Write out every entry below exactly as it appears. Pictures do not belong in the copy.

Camera settings data:
=== Section Start ===
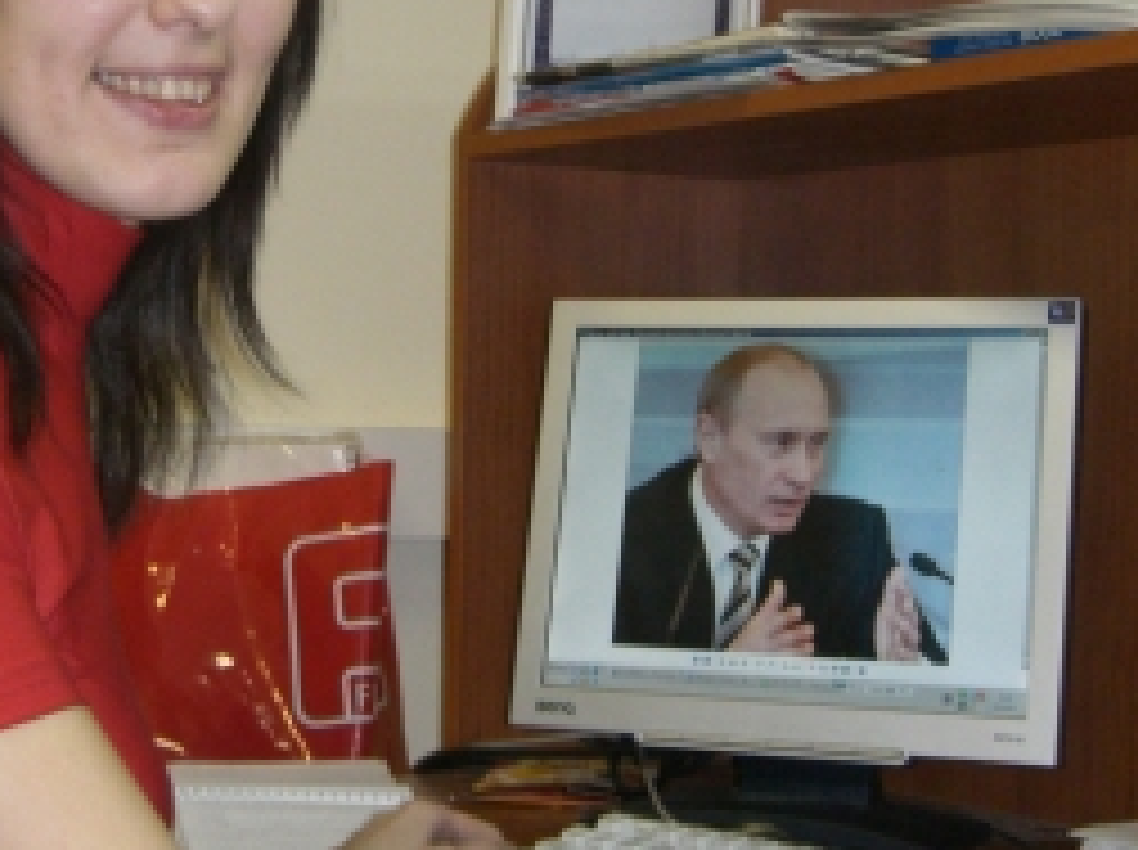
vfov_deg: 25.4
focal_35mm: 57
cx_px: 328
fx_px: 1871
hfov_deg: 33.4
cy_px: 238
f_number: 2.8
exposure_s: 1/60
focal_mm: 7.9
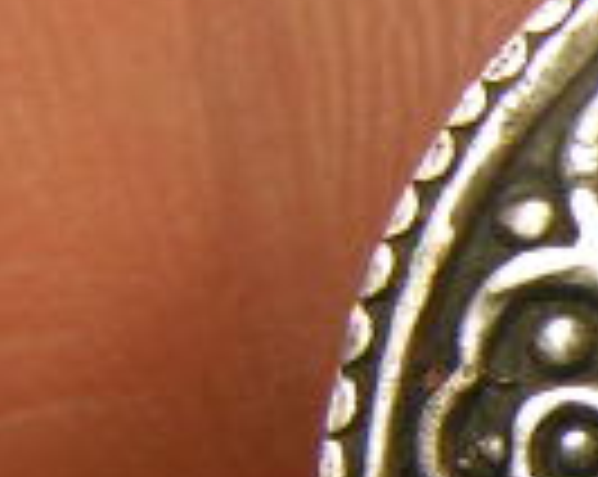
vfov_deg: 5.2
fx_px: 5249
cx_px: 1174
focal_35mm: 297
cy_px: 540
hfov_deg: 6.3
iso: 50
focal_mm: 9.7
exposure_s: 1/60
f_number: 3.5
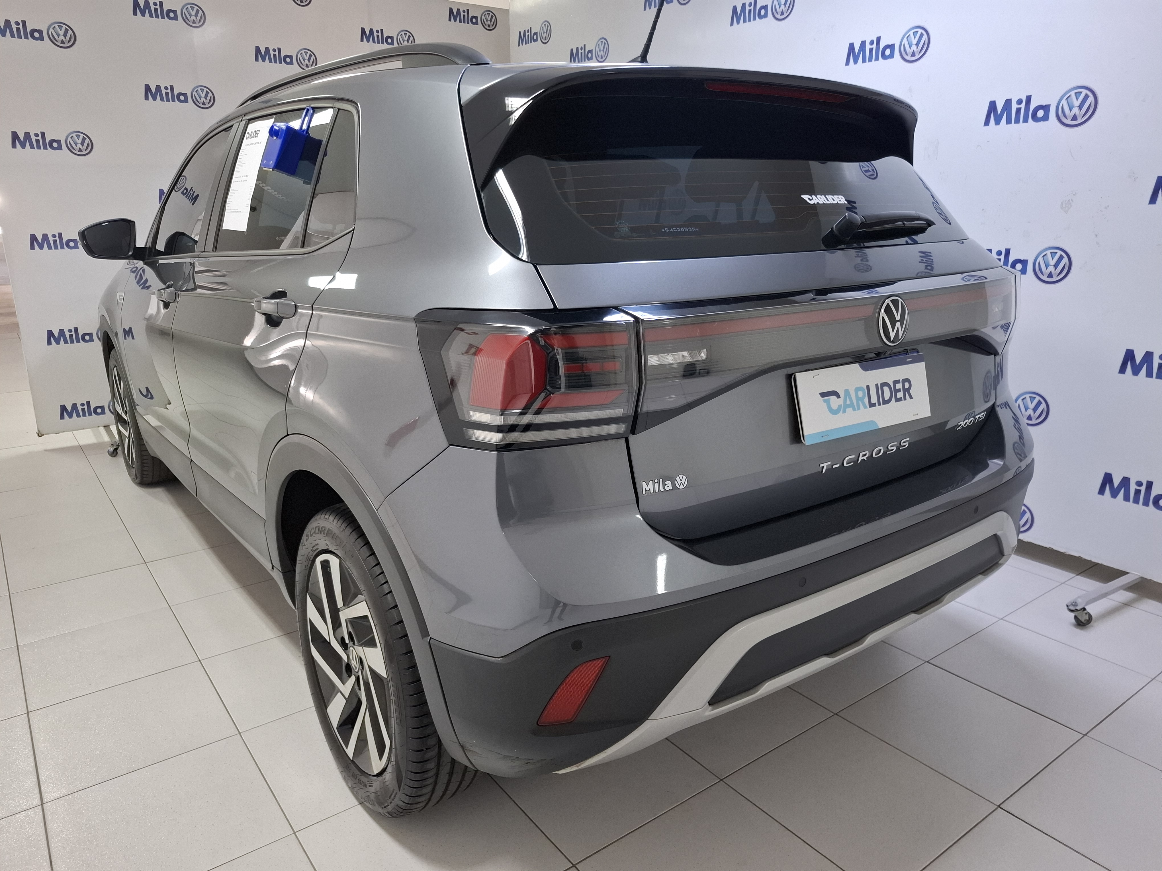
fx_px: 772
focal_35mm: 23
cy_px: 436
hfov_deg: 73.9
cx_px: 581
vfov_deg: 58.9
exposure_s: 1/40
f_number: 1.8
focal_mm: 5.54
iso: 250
=== Section End ===
Response area:
vfov_deg: 25.4
focal_35mm: 57
cx_px: 328
fx_px: 1871
hfov_deg: 33.4
cy_px: 238
f_number: 2.8
exposure_s: 1/60
focal_mm: 7.9
vfov_deg: 5.2
fx_px: 5249
cx_px: 1174
focal_35mm: 297
cy_px: 540
hfov_deg: 6.3
iso: 50
focal_mm: 9.7
exposure_s: 1/60
f_number: 3.5
fx_px: 772
focal_35mm: 23
cy_px: 436
hfov_deg: 73.9
cx_px: 581
vfov_deg: 58.9
exposure_s: 1/40
f_number: 1.8
focal_mm: 5.54
iso: 250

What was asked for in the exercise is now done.